Written by: Dave Cantrell
As 2018 comes teasingly close to its final hours, some quick housecleaning is due here at the Feature Albums desk. We’ve actually been sitting on this one for a couple weeks as other tasks have taken priority, but we’ll be damned if we’ll let an album as fine as this be relegated to editorial limbo simply due to too typical holiday madness (and anyway, it came close enough to said limbo given it was released September 14th, pretty much exactly when your correspondent went on his working post-punk sabbatical). So have a read, have a listen, and most of all please accept our humble yet profuse gratitude for supporting this work we do here at SEM. One thing we’re spared feeling is that what we do is thankless work. That’s because of you. So, yeah, thank you. Now, on with that review…
In the face of aging’s inexorable toll on the agility of body and mind, there are, of course, for the music-obsessed, anyway, myriad advantages, the primary of which might well be no better captured than on the refrigerator magnet given me by a back-in-the-day friend a few years ago: “I may be old but I got to see all the cool bands.” Beyond that true, if somewhat errantly-worded, sentiment – “got to” should instead read “had the opportunity to” and don’t even talk to me about regrets when scanning the list of Winterland shows I could’ve attended but didn’t and that’s just the start (sigh) – a subtler but perhaps more gratifying reason to be grateful for one’s increasing senescence is how it allows one to revel in an album that’s awash in the spirit of (a crucial qualifier) 1970’s singer-songwriter rock’n’roll with something akin to organic memory muscle rather than having to muster it through a feint of irony. Not throwing shade on you kids out there, but listening to This Is The Sound, the sixth from Paul Hiraga’s Downpilot project, is the be casually triggered through an earlier existence several lives ago when bands like CSNY and, umm, the Band, solo artists like Joni Mitchell and, say, Garland Jeffries, were all pushing past their shared folk-based boundaries into narrative fields not only more electrified but also more seeded by personal, everyday doubts and anxieties, more openly honest about the joys and conflict of love and yearning and despair and just in general hewing far closer to the bone of human experience than the vast majority of their traditionalist forbears dared to go (Dylan, of course, being the rule-proving exception and thus the default standard bearer).

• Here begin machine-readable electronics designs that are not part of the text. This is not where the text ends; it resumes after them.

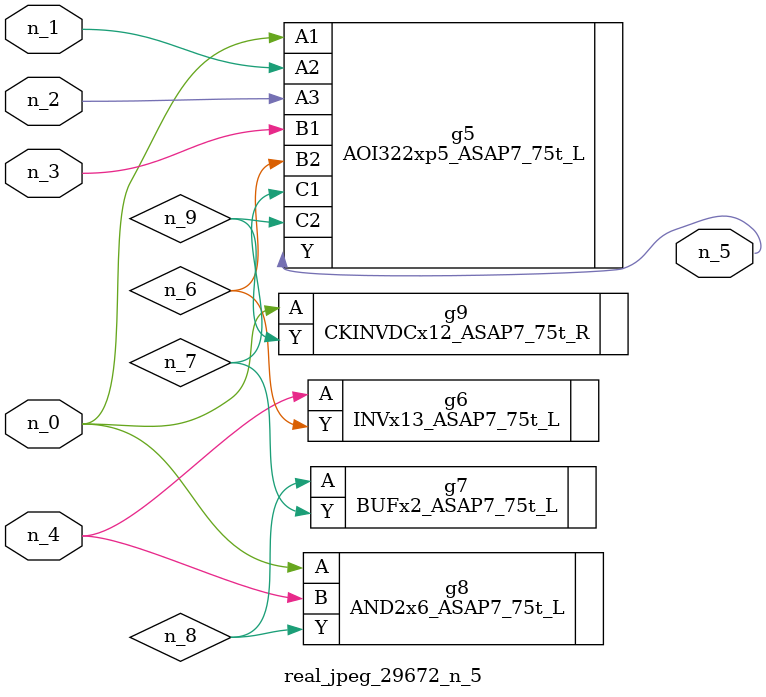
<source format=v>
module real_jpeg_29672_n_5 (n_4, n_0, n_1, n_2, n_3, n_5);

input n_4;
input n_0;
input n_1;
input n_2;
input n_3;

output n_5;

wire n_8;
wire n_6;
wire n_7;
wire n_9;

AOI322xp5_ASAP7_75t_L g5 ( 
.A1(n_0),
.A2(n_1),
.A3(n_2),
.B1(n_3),
.B2(n_6),
.C1(n_7),
.C2(n_9),
.Y(n_5)
);

AND2x6_ASAP7_75t_L g8 ( 
.A(n_0),
.B(n_4),
.Y(n_8)
);

CKINVDCx12_ASAP7_75t_R g9 ( 
.A(n_0),
.Y(n_9)
);

INVx13_ASAP7_75t_L g6 ( 
.A(n_4),
.Y(n_6)
);

BUFx2_ASAP7_75t_L g7 ( 
.A(n_8),
.Y(n_7)
);


endmodule
</source>
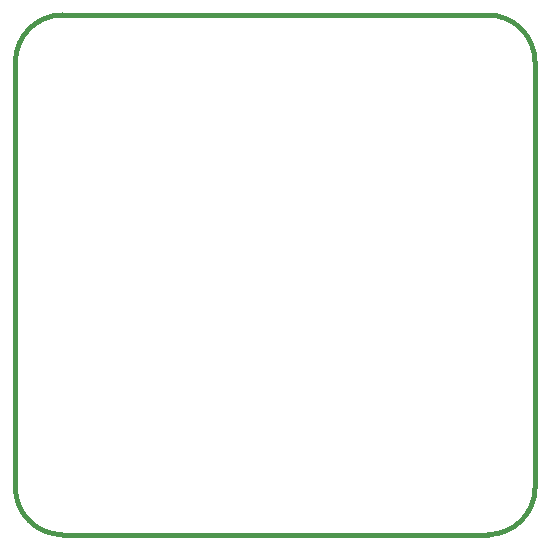
<source format=gbr>
G04 #@! TF.FileFunction,Profile,NP*
%FSLAX46Y46*%
G04 Gerber Fmt 4.6, Leading zero omitted, Abs format (unit mm)*
G04 Created by KiCad (PCBNEW 4.0.5) date 03/12/17 12:42:56*
%MOMM*%
%LPD*%
G01*
G04 APERTURE LIST*
%ADD10C,0.150000*%
%ADD11C,0.381000*%
G04 APERTURE END LIST*
D10*
D11*
X155000000Y-120000000D02*
X155000000Y-84000000D01*
X195000000Y-124000000D02*
X159000000Y-124000000D01*
X199000000Y-84000000D02*
X199000000Y-120000000D01*
X159000000Y-80000000D02*
X195000000Y-80000000D01*
X155000000Y-120000000D02*
G75*
G03X159000000Y-124000000I4000000J0D01*
G01*
X195000000Y-124000000D02*
G75*
G03X199000000Y-120000000I0J4000000D01*
G01*
X199000000Y-84000000D02*
G75*
G03X195000000Y-80000000I-4000000J0D01*
G01*
X159000000Y-80000000D02*
G75*
G03X155000000Y-84000000I0J-4000000D01*
G01*
M02*

</source>
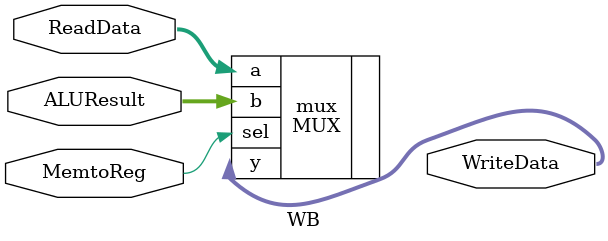
<source format=v>
`timescale 1ns / 1ps


module WB(input MemtoReg, input [31:0] ReadData, ALUResult, 
	output [31:0] WriteData);
	MUX mux(.a(ReadData), .b(ALUResult), .sel(MemtoReg), .y(WriteData));
endmodule

</source>
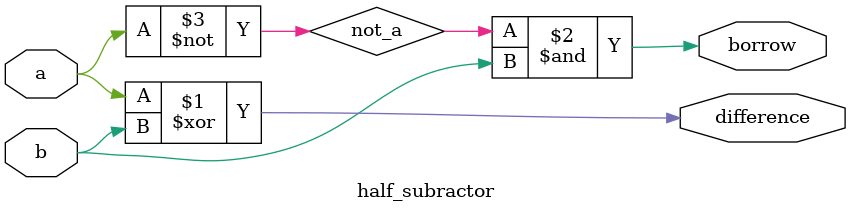
<source format=v>

module half_subractor(input a, b, output difference, borrow);
  wire not_a;
  
  /* assign difference = a ^ b;
     assign borrow = ~a & b; */
  xor(difference, a, b);
  not(not_a, a);
  and(borrow, not_a, b);

endmodule

</source>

Released back in September on the fearless Tapete label out of Germany, This Is The Sound boasts rockers that round from the flowing churn of “Your Supply” that sites the midway between an Alex Chilton burner and a slow-burned version of “Mr Soul,” through erudite rocker “Historian” that could be Thin Lizzy had they come from Cleveland, “High and Guided,” a Petty-like ballad with its own poignant (which is to say a bit pissed-off) bite a la Matthew Ryan, to the steady surge of “Behind the Sea” that has about it the air of a solo McGuinn circa 1975. Surrounding those outcroppings are the ostensibly smoother swells that prove to be if not darker at least as emotionally deep and often deeper than their stormier neighbors. The acoustic “We Just Come and Go” explores fleetingness and regret with the help of a violin (Melinda Rice) both plucked and scraped, the busy soliloquy hush of “Thievers,” the album’s shivery centerpiece, “At the Windows” painful wishfulness, its stinging cry of electric guitar slide and Walkabout Anne Marie Ruljancich’s intuitive side-by-side vocal bringing flicker to the shadow of “another complicated night,” closer “Finistère”‘s shimmering sorrow and wonder like a living eulogy spoken to the midnight air, these all tend to suggest other worlds that are in their quietly jarring ways more real than this so-called real one.
In short a hard-held gem that’s complicit with itself, offering its multi-faceted secrets up to the wavering light for all to see, we find good reason to agree with other recent assessments that This Is The Sound counts as Downpilot’s most realized work to date.